What happens when different parts of your system needs different technologies to be integrated? Merging one or more technologies into a cohesive application can be hard. Different technologies come from different development teams and are based on different paradigms and approaches. The glue code to connect them is often nasty, hard to maintain and is hard to separate from your applications custom code.
So just like the ZIP compression is to MP3 let us look at software representation technology that isn’t so narrow in scope. Let us look at one which aims to be able to represent pretty much any enterprise software whilst still concentrating the representation; reducing the amount of code. Unless you thought I’d had a last minute change of mind then you know what’s coming next. Yep NetKernel. A common theme across pretty much everyone who has put a NetKernel system into production is the surprise at how little code there is.
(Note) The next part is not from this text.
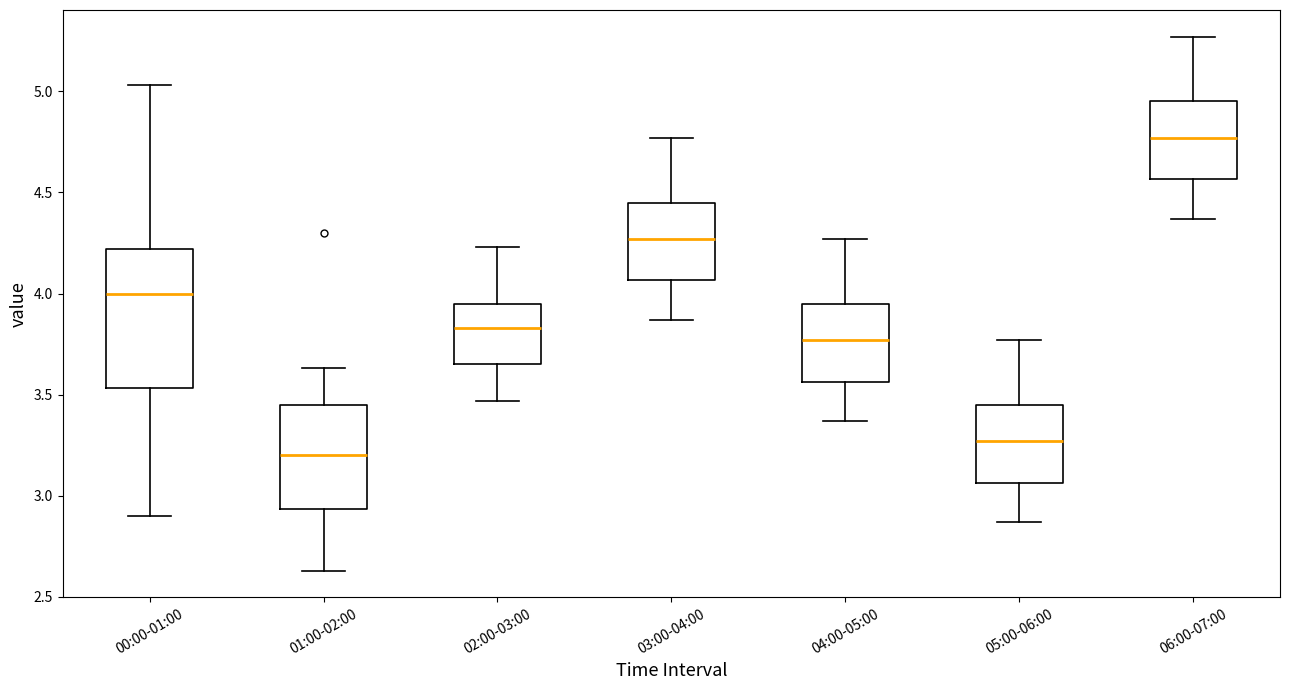

Where does the lower whisker of the box for 00:00-01:00 end on the y-axis? The values are not printed on the chart, so give them approximately, as read against the axis.

2.90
In fact one of our customers was a little embarrassed to share too much of the details of their solution to the client for worry that they’d be expecting much more for their money.
So how is this possible? That’s a good question and one that isn’t that easy to answer. We started out trying to change the economics of software in the narrow domain of XML message exchange systems back in the last century. Because of our backgrounds and the isolation from commercial pressures in the labs of HP we serendipitously discovered a new way. Over time we managed to distil this way into what we now call Resource Oriented Computing (ROC). An abstraction which when combined with a number of core technologies such as the standard module definition create basis for richly representing enterprise software very concisely, liberating the essence of software architecture from the nitty gritty details of code.